- [RAW DATA]:
◇ ◇ ◇ ◇
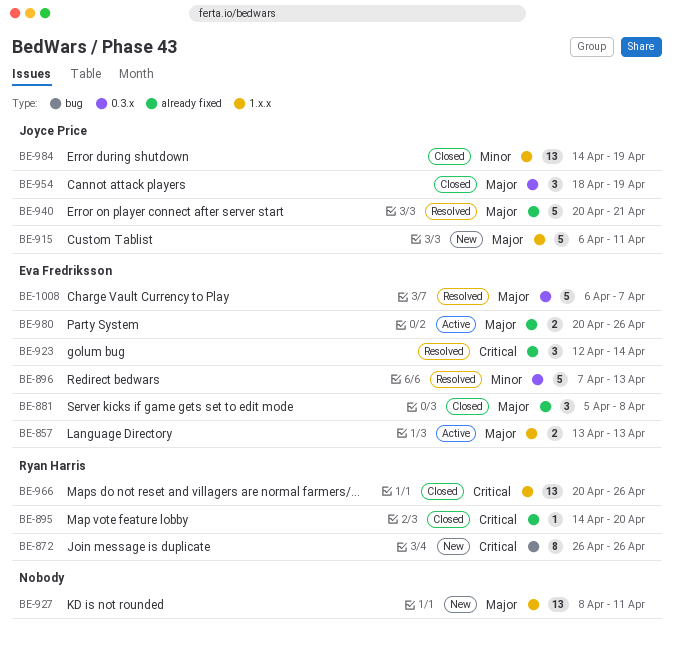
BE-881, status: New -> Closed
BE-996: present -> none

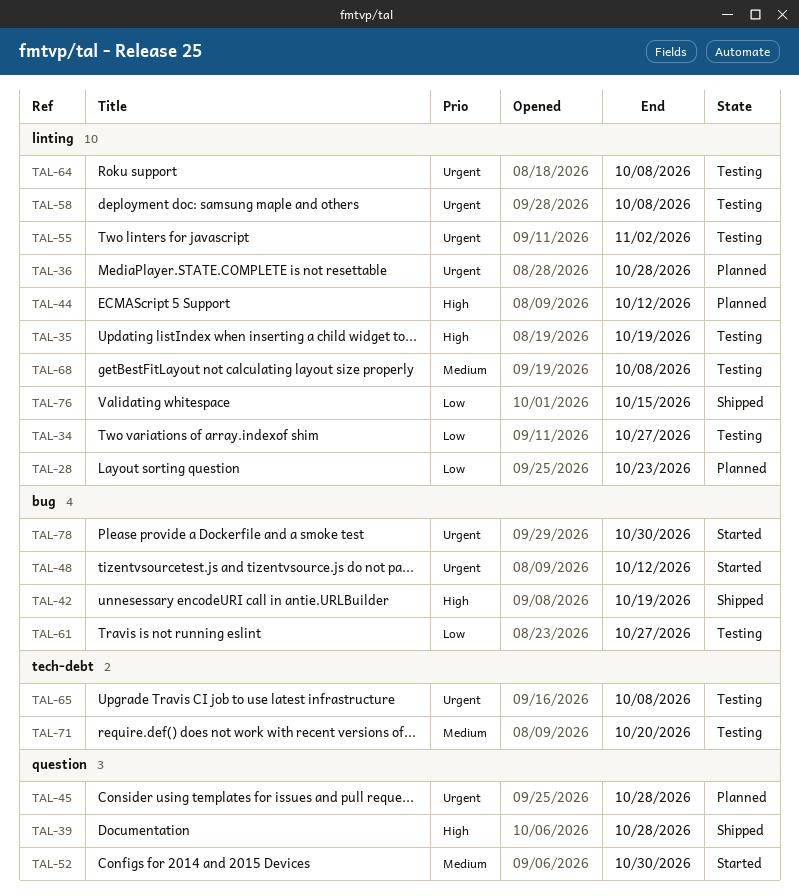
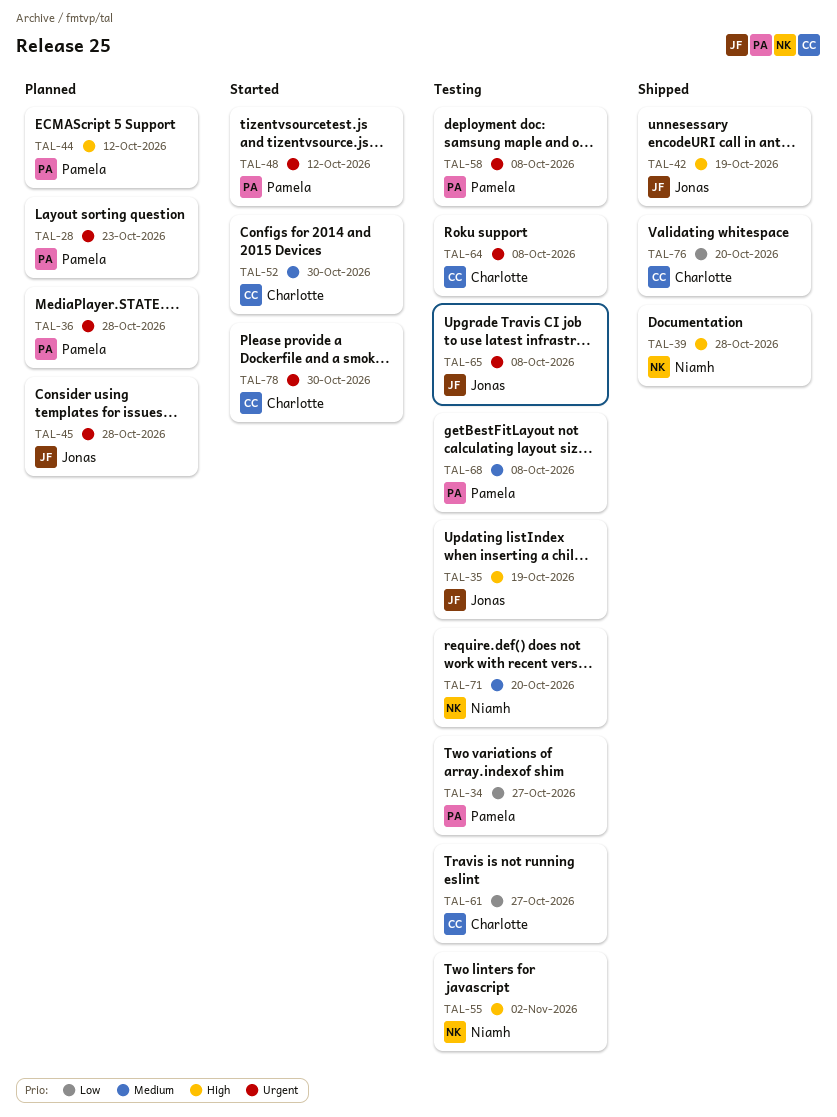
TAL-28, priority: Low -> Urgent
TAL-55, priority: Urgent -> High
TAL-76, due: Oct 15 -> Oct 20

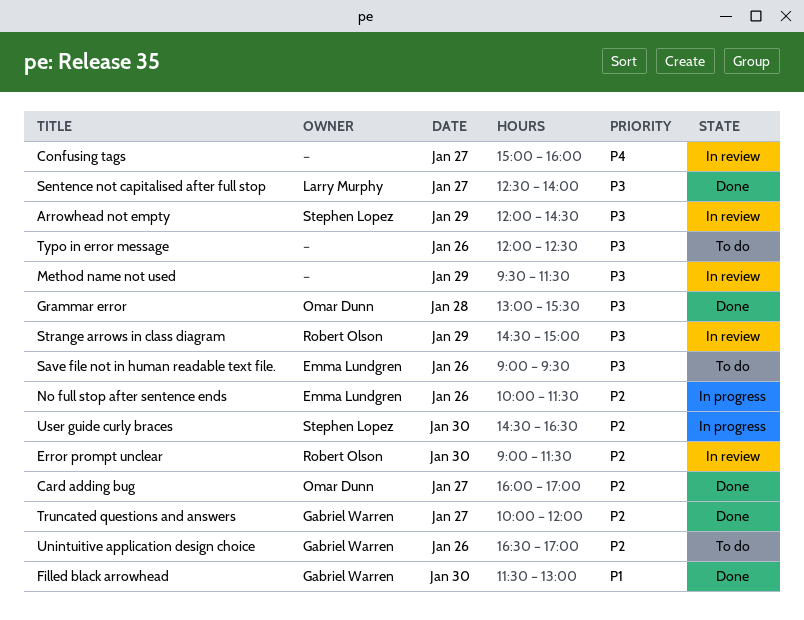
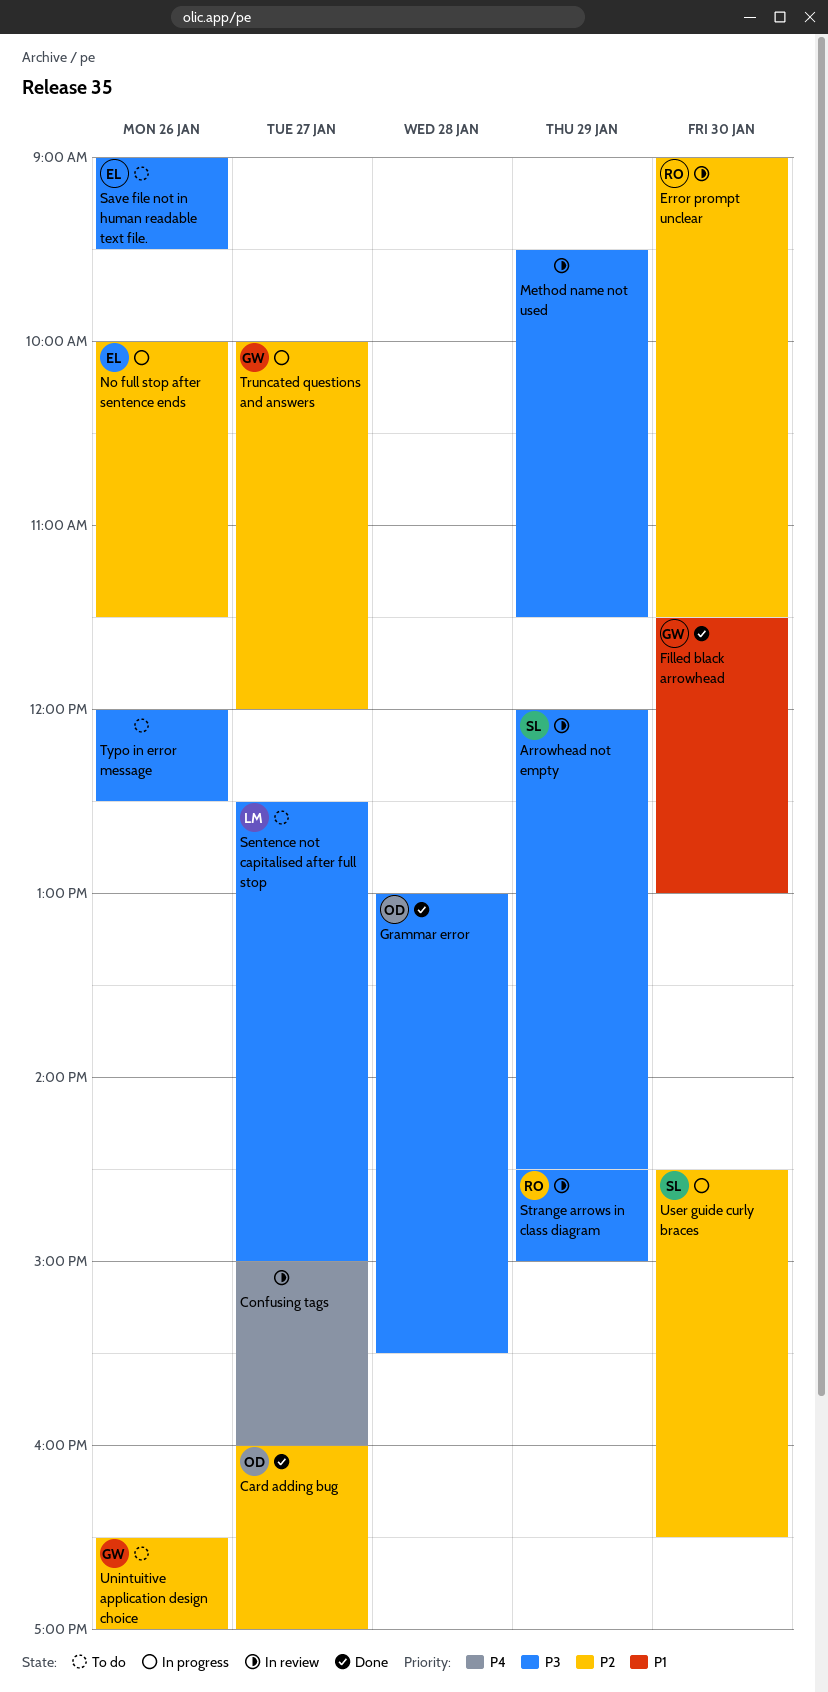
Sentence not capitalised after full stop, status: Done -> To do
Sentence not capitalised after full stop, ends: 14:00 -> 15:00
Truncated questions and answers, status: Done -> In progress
◇ ◇ ◇ ◇
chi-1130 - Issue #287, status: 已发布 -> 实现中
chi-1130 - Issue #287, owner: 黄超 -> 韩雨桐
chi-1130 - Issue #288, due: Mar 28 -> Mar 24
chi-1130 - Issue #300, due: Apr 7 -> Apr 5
◇ ◇ ◇ ◇
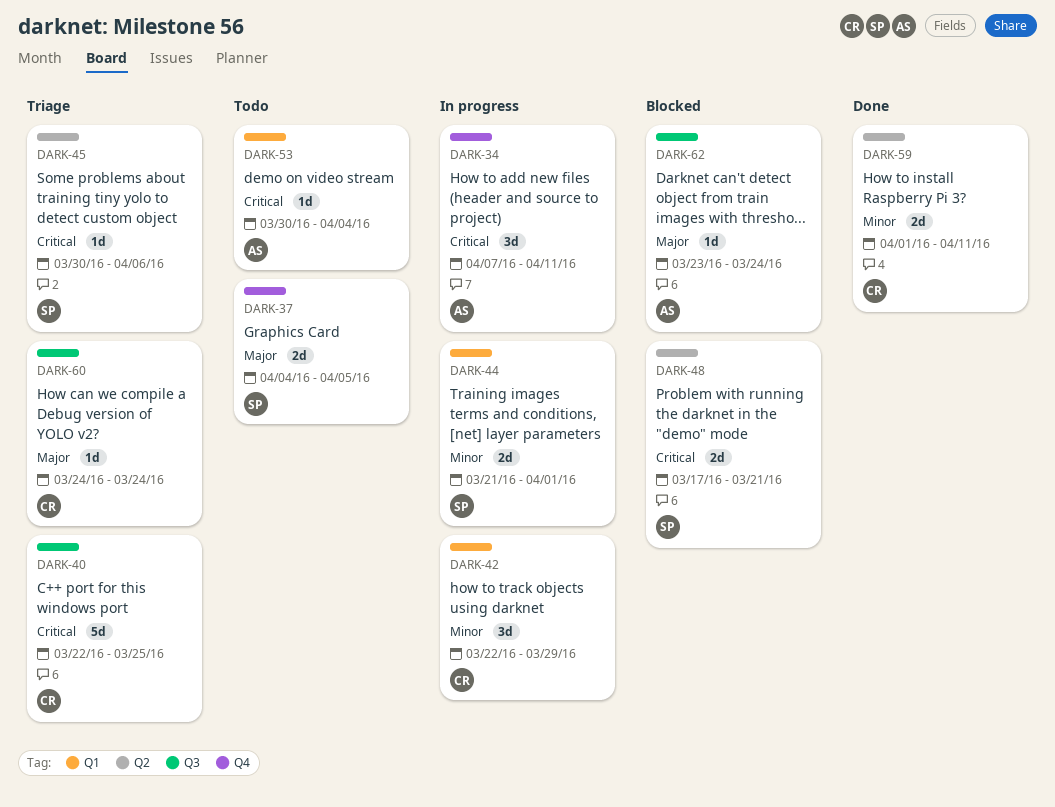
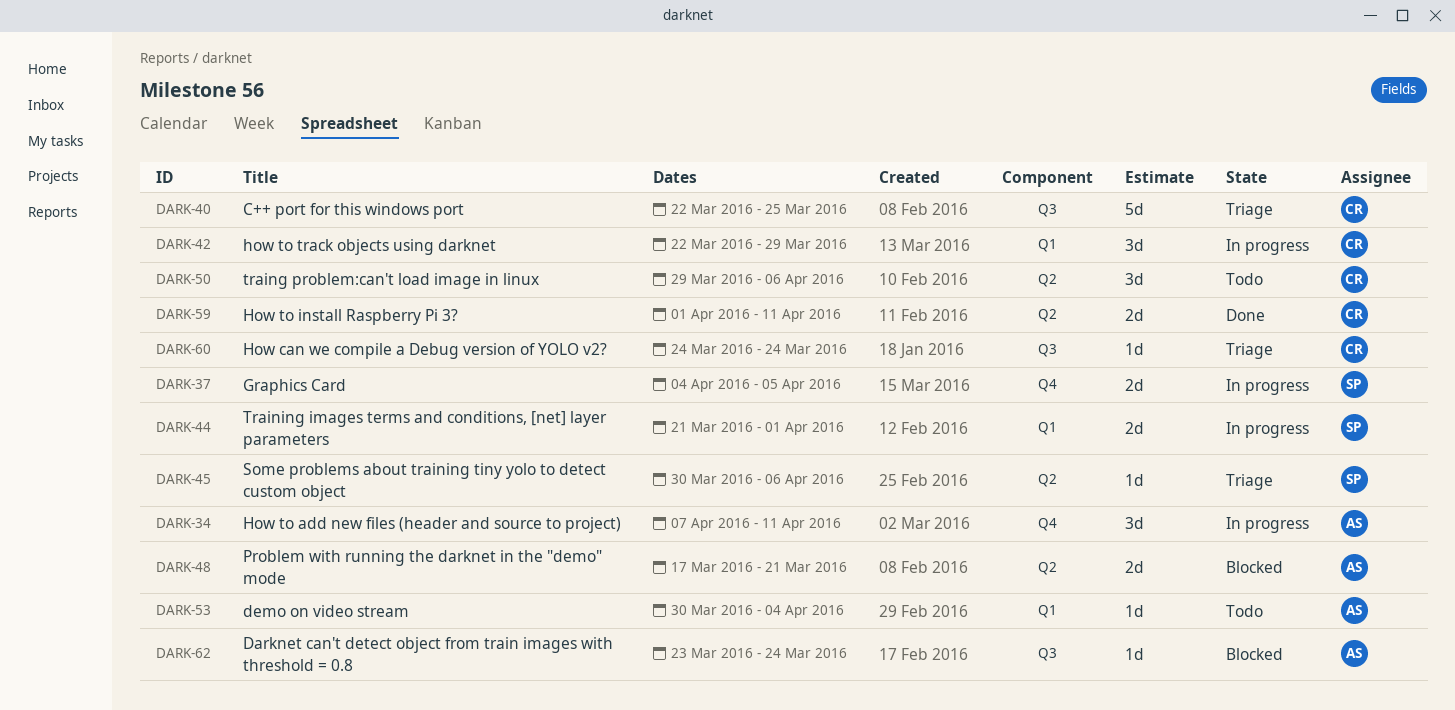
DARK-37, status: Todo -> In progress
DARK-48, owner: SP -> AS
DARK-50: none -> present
◇ ◇ ◇ ◇
- [ACTIVITY]: Return the stretch of data that begins with the line showing "BE-881, status: New -> Closed" and goes on through the line showing "Truncated questions and", exactly, with pictures removed.

- [SOLUTION TO THIS TASK]:
BE-881, status: New -> Closed
BE-996: present -> none

TAL-28, priority: Low -> Urgent
TAL-55, priority: Urgent -> High
TAL-76, due: Oct 15 -> Oct 20

Sentence not capitalised after full stop, status: Done -> To do
Sentence not capitalised after full stop, ends: 14:00 -> 15:00
Truncated questions and answers, status: Done -> In progress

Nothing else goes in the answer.